JP Morgan security chief warns that cyber defences ‘will fail’

Cyber experts speaking at Sibos argued that firms should prioritise resiliency and recovery over prevention.
By Jonathan Watkins

Major financial institutions have been told to focus less on the prevention of cyber attacks and more on dealing with the inevitable breaches by a panel of security experts. 

JP Morgan’s chief information security officer, Rohan Amin, advised an audience at the Sibos conference in Toronto that “prevention will fail, it’s about resiliency and recovery”. 

“Shift investment from preventative to regular exercise for your teams,” he added. “Test them out; who will make decisions and when. Prepare for eventuality.”

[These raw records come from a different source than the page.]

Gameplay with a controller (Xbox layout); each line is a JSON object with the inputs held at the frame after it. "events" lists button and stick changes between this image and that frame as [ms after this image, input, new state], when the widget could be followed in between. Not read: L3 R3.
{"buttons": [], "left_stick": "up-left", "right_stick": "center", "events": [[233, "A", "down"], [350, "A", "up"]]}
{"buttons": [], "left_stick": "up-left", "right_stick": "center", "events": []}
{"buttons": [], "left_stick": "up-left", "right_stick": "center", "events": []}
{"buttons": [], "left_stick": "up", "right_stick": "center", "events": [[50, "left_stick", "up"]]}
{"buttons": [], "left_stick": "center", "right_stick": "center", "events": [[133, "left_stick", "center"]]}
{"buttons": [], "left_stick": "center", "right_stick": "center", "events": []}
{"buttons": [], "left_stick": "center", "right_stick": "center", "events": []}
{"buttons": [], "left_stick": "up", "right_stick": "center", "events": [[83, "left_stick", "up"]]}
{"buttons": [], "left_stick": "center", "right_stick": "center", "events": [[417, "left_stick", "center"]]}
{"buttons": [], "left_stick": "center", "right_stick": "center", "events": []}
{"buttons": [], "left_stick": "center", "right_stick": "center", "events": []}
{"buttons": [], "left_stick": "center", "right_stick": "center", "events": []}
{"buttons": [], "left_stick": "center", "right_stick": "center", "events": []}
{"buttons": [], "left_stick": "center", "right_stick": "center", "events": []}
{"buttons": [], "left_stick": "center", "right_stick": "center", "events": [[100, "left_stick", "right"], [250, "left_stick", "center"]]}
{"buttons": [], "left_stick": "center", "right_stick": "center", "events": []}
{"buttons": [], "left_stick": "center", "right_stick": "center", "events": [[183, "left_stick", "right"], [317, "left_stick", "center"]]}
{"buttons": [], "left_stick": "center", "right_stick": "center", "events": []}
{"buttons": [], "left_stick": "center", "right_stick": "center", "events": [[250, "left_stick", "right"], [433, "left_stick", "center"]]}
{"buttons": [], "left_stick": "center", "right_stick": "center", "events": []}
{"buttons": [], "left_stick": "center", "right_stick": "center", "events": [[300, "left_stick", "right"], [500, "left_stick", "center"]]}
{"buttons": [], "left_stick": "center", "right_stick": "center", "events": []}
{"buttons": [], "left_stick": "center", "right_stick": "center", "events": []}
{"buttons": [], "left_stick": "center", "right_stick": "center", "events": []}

His comments followed stark warnings from hacker, inventor, entrepreneur and technology futurist, Pablos Holman, who said cyber criminals will always be one step ahead.

“Attackers have more time and attention to waste on messing with your stuff than you do,” said Holman. “Change your perspective. It’s a risk management problem, assume you’ve been compromised and act accordingly.

“Economic value is in computers and the companies that run them.”

Cyber security has become an increasingly large problem for major financial institutions, prompting major investments and also a shift to the training and educating of staff.

While commending these efforts, the panelists agreed that technologies need to be engineered to withstand attacks rather than throwing ‘manuals’ at staff on how to prevent attacks.

“There’s no manual with iPhones now,” added Holman. “It’s about getting technology to work with humans, rather than getting humans to work the way computers did.” 

Admiral Michelle Howard of the US Navy concurred, explaining that people need to stick to their day-to-day work rather than trying to think like a hacker, adding that safeguards need to be built into technology and processes.

“When turning a light on, do we want people to run an electronic power plant or just flip a switch?” she explained in an analogy.

Research conducted by MetricStream last year revealed that 66.2% of surveyed financial services institutions have faced at least one cyber attack in the last 12 months.